Sin embargo, en el jardín, mientras observaba su famosa escultura en bronce El pensador, de la que tanto nos hablaba el profesor de Arte en el colegio de los jesuitas de Zaragoza, me distrajo la atención la llegada de cuatro palurdos americanos, ya entrados en años y vestidos como si fueran al gimnasio, que entre gritos y risas se preguntaban por qué ese tipo se devanaba los sesos con el puño sobre el mentón. En su idioma, naturalmente, sin preguntar si yo hablaba inglés, me pidieron si les podía hacer una foto delante del monumento. Fingí no entender y añadí en español que no sabía sacar fotografías con esos endiablados dispositivos llamados móviles. Se quedaron un poco sorprendidos y pidieron auxilio a otra persona quien amablemente tomó la instantánea. Me pareció que un par de ellos me insultaron en inglés en voz baja, pero eso no me afectó.

Es ahí cuando surgió de los arbustos el escultor. “Hizo usted mal negando la solicitud, No hay que ser tan soberbio en la vida. Nunca entendí a esos artistas que se creen mejor que nadie y que ni se molestan en escuchar la opinión de los otros”, me lanzó de corrido.

Todavía yo no estaba repuesto del susto y tras felicitarle por su obra escultórica, cuando él me preguntó en su acento parisino qué opinaba de la escultura que tenía frente a mis ojos. “Me gusta mucho. Siempre que la he visto me ha impresionado la intensidad de ese individuo, su fuerza, su sufrimiento”.

Hoy en día, querido amigo, me dijo poniéndome su enorme mano derecha sobre mi hombro, pensar no sirve de mucho. “No hay tiempo para la reflexión, sino para lo inmediato”, afirmó Rodin. “Ya ve usted lo que dijeron esos americanos tan tontos”, agregó.

“No pienses tanto que te va a explotar la cabeza. Esa es una frase que yo escuchaba cuando era niño y sigo escuchándola ya de mayor”, le comenté en mi alambicado francés. “Así es, amigo mío. Así es. En mi tiempo también se escuchaba eso. Esta obra la incorporé a la Puerta del Infierno en homenaje a la Divina comedia de Dante. Ya ve, ahora que la Iglesia católica declara que el infierno no existe. Yo más bien diría que el infierno está aquí, en nosotros, en nuestras bajezas y fechorías. En nuestra insolidaridad y egoísmo”.

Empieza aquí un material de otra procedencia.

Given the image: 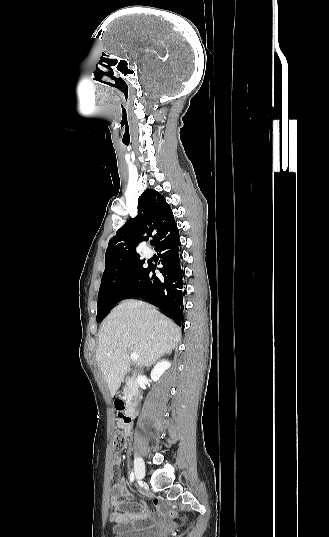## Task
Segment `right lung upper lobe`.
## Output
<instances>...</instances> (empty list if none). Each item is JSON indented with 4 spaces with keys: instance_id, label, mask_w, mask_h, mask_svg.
Instances as JSON below:
<instances>
[{
    "instance_id": "obj_1",
    "label": "right lung upper lobe",
    "mask_w": 329,
    "mask_h": 537,
    "mask_svg": "<svg viewBox=\"0 0 329 537\" xmlns=\"http://www.w3.org/2000/svg\"><path fill=\"white\" fill-rule=\"evenodd\" d=\"M177 225L165 198L153 189H146L138 199V215L128 220L109 240L105 266L139 258L136 246L152 236L158 245L177 230Z\"/></svg>"
}]
</instances>
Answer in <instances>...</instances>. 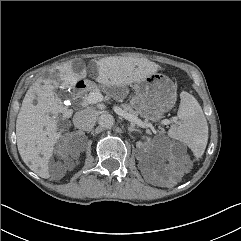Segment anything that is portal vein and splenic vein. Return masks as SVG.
<instances>
[{
    "instance_id": "1",
    "label": "portal vein and splenic vein",
    "mask_w": 241,
    "mask_h": 241,
    "mask_svg": "<svg viewBox=\"0 0 241 241\" xmlns=\"http://www.w3.org/2000/svg\"><path fill=\"white\" fill-rule=\"evenodd\" d=\"M102 100H103V95H102L100 92H91V93L89 94V101H90V103H92V104H96V103H98V102H101ZM115 112H116L118 115L122 116L123 118H125V119H127V120H129V121H131V122H134V123H136V124H138V125H140V126H142V127L149 126V125H146L145 123H143V122H142L140 119H138L136 116H133V115L127 113L126 111L122 110V109L119 108V107H116V108H115ZM173 122H174L173 119H171V120L165 119V120H162L161 123L164 124V125H169V124H171V123H173Z\"/></svg>"
}]
</instances>
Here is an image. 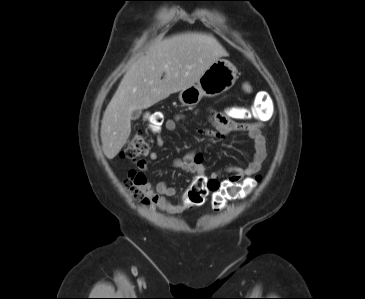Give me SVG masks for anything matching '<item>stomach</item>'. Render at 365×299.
I'll use <instances>...</instances> for the list:
<instances>
[{
	"label": "stomach",
	"instance_id": "0dacf381",
	"mask_svg": "<svg viewBox=\"0 0 365 299\" xmlns=\"http://www.w3.org/2000/svg\"><path fill=\"white\" fill-rule=\"evenodd\" d=\"M237 79L235 66L226 59L216 60L192 86L179 93L183 106L197 105L203 97H216L233 87Z\"/></svg>",
	"mask_w": 365,
	"mask_h": 299
}]
</instances>
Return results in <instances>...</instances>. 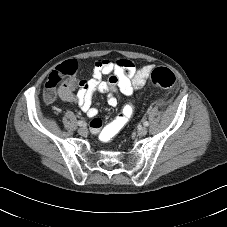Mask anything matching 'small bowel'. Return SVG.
Segmentation results:
<instances>
[{
	"instance_id": "1",
	"label": "small bowel",
	"mask_w": 227,
	"mask_h": 227,
	"mask_svg": "<svg viewBox=\"0 0 227 227\" xmlns=\"http://www.w3.org/2000/svg\"><path fill=\"white\" fill-rule=\"evenodd\" d=\"M152 69V65L137 68L128 59L115 61L98 59L94 62L90 79L73 83L69 87H61L59 93L62 99L76 103L87 116L93 118L97 116V110L92 106L96 94H107L108 104L116 106L118 103L116 93L130 96L134 91L140 90L144 87ZM105 75H109L106 80L103 79ZM91 124L95 125H90L91 132L101 135L112 123L104 124L99 119H95Z\"/></svg>"
}]
</instances>
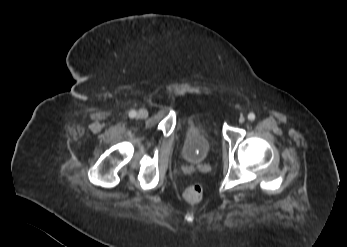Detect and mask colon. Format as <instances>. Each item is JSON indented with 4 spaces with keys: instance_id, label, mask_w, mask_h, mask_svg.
I'll list each match as a JSON object with an SVG mask.
<instances>
[{
    "instance_id": "1",
    "label": "colon",
    "mask_w": 347,
    "mask_h": 247,
    "mask_svg": "<svg viewBox=\"0 0 347 247\" xmlns=\"http://www.w3.org/2000/svg\"><path fill=\"white\" fill-rule=\"evenodd\" d=\"M183 195L187 202L198 203L203 198V188L200 184H191L184 190Z\"/></svg>"
}]
</instances>
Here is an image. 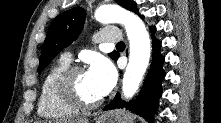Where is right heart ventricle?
Instances as JSON below:
<instances>
[{
	"mask_svg": "<svg viewBox=\"0 0 221 123\" xmlns=\"http://www.w3.org/2000/svg\"><path fill=\"white\" fill-rule=\"evenodd\" d=\"M70 66V62L61 58L47 71L41 84L38 114L46 119L61 120L78 114V110L64 103L56 92L58 76Z\"/></svg>",
	"mask_w": 221,
	"mask_h": 123,
	"instance_id": "right-heart-ventricle-1",
	"label": "right heart ventricle"
}]
</instances>
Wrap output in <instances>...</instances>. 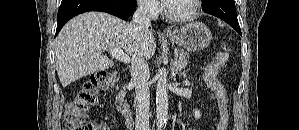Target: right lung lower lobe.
Returning a JSON list of instances; mask_svg holds the SVG:
<instances>
[{"label": "right lung lower lobe", "mask_w": 299, "mask_h": 130, "mask_svg": "<svg viewBox=\"0 0 299 130\" xmlns=\"http://www.w3.org/2000/svg\"><path fill=\"white\" fill-rule=\"evenodd\" d=\"M135 8V0H62L57 14L55 36L68 20L78 14L102 11L126 20L132 15Z\"/></svg>", "instance_id": "right-lung-lower-lobe-1"}]
</instances>
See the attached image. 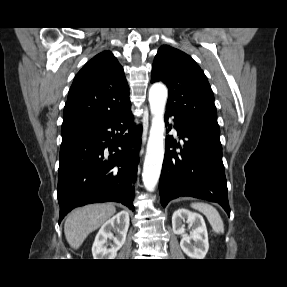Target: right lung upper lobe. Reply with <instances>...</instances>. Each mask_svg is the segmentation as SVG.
Returning a JSON list of instances; mask_svg holds the SVG:
<instances>
[{"label": "right lung upper lobe", "instance_id": "obj_1", "mask_svg": "<svg viewBox=\"0 0 287 287\" xmlns=\"http://www.w3.org/2000/svg\"><path fill=\"white\" fill-rule=\"evenodd\" d=\"M130 105L123 67L110 51H104L87 62L74 78L62 127L86 126Z\"/></svg>", "mask_w": 287, "mask_h": 287}]
</instances>
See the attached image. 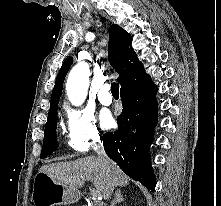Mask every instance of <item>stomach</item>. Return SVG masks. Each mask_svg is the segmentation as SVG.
<instances>
[{
    "label": "stomach",
    "mask_w": 221,
    "mask_h": 206,
    "mask_svg": "<svg viewBox=\"0 0 221 206\" xmlns=\"http://www.w3.org/2000/svg\"><path fill=\"white\" fill-rule=\"evenodd\" d=\"M80 198L77 188L65 185L44 173L35 177L32 201L35 206H55L75 203Z\"/></svg>",
    "instance_id": "obj_1"
}]
</instances>
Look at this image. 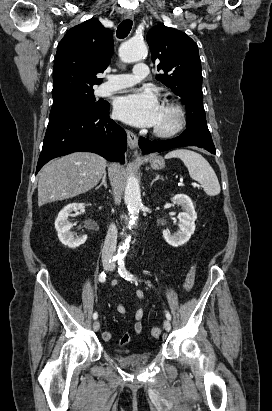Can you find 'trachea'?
Segmentation results:
<instances>
[{"label": "trachea", "instance_id": "obj_1", "mask_svg": "<svg viewBox=\"0 0 272 411\" xmlns=\"http://www.w3.org/2000/svg\"><path fill=\"white\" fill-rule=\"evenodd\" d=\"M132 25L133 22L129 19L122 21L117 28V37L120 39L127 37L131 31Z\"/></svg>", "mask_w": 272, "mask_h": 411}]
</instances>
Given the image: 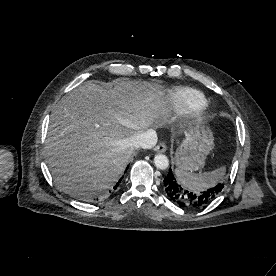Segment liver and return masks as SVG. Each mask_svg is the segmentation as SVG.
<instances>
[{
  "label": "liver",
  "mask_w": 276,
  "mask_h": 276,
  "mask_svg": "<svg viewBox=\"0 0 276 276\" xmlns=\"http://www.w3.org/2000/svg\"><path fill=\"white\" fill-rule=\"evenodd\" d=\"M170 116L157 84L119 79L110 89L93 82L73 89L51 114L45 146L58 188L81 200L110 189L134 152L130 139Z\"/></svg>",
  "instance_id": "6515ba94"
}]
</instances>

“Ya le he dicho que fallecí hace más de un siglo, pero cuando me aburro vuelvo a la existencia para observar y escuchar. Me encanta hacerlo y si estuviera vivo, todo lo que veo y escucho lo plasmaría en más esculturas”, afirmó mientras comenzamos a pasear por el precioso y bien cuidado jardín, el suyo, el de Auguste Rodin, con su estanque y sus estatuas en los flancos.

“Mire, tras El pensador yo haría una escultura dedicada al vicio y la hipocresía. El cínico la titularía. No tendría una forma determinada, un rostro concreto, un hombre o una mujer. Quizás sería grupal”, me explicó mientras nos sentábamos en uno de los bancos junto al estanque. “Qué maravilla de día, señor Rodin. Qué cierto eso de que la mejor estación de París es ésta, la primavera, la belle saison”, exclamé sintiéndome más seguro en mi trabado francés. Le conté entonces algunas anécdotas personales ligadas a esta ciudad, muchas preciosas y otras no tanto.

Cuando nos despedimos me recomendó aparcar aquellos sucesos que me marcaron negativamente durante mis tiempos pasados aquí e interrogarme como su escultura del pensador por qué fueron malos o incluso si realmente lo fueron.

“Escuche, señor, el mundo tiene cosas muy feas. Las hubo cuando yo vivía y también las hay hoy. Huelga citar una en particular. Hay muchas. Quédese con las experiencias buenas, con los recuerdos que usted haya conservado a lo largo de su vida o en sus estancias parisinas. Pero piense, amigo. Piense. No deje jamás de hacerlo. Pensar, reflexionar sobre nosotros y los demás nos hace sentirnos vivos. Y eso al final es lo que cuenta”.

Me preguntó ya casi a la salida del palacete a qué había venido a París y si planeaba quedarme durante mucho tiempo. Tras darle cumplida respuesta nos dimos un apretón de manos y abandoné el museo un tanto aturdido. Aún le oí exclamar: “Venga cuantas veces quiera. Aquí tiene su casa. Bien a gusto le invitaba ahora mismo a almorzar, pero, ya sabe, señor (por cierto, nunca me preguntó mi apellido ni mi nacionalidad), yo morí el 17 de noviembre de 1917, el año de la Revolución Bolchevique.